Read through the listing below and return only the lines containing "assign".
*** Begin section ***
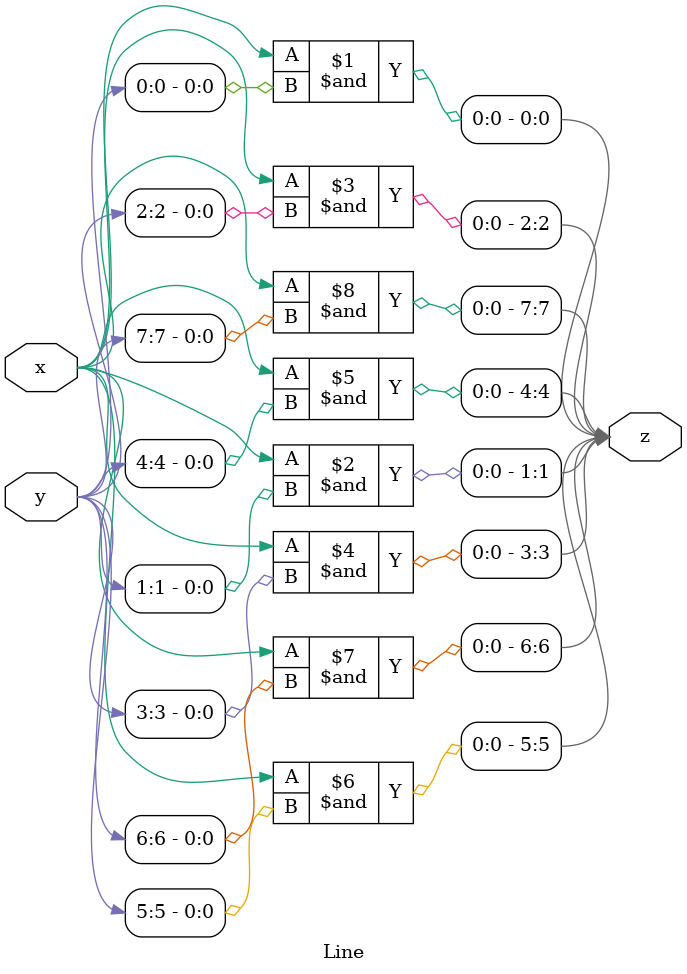
<source format=v>
`timescale 1ns / 1ps
module Line( 
	input  x,
	input  [7:0] y,
	output [7:0] z
    );
	 
 assign z[0] = x & y[0];
 assign z[1] = x & y[1];
 assign z[2] = x & y[2];
 assign z[3] = x & y[3]; 
 assign z[4] = x & y[4];
 assign z[5] = x & y[5];
 assign z[6] = x & y[6];
 assign z[7] = x & y[7];

endmodule

</source>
*** End section ***
-- Finished task --
 assign z[0] = x & y[0];
 assign z[1] = x & y[1];
 assign z[2] = x & y[2];
 assign z[3] = x & y[3]; 
 assign z[4] = x & y[4];
 assign z[5] = x & y[5];
 assign z[6] = x & y[6];
 assign z[7] = x & y[7];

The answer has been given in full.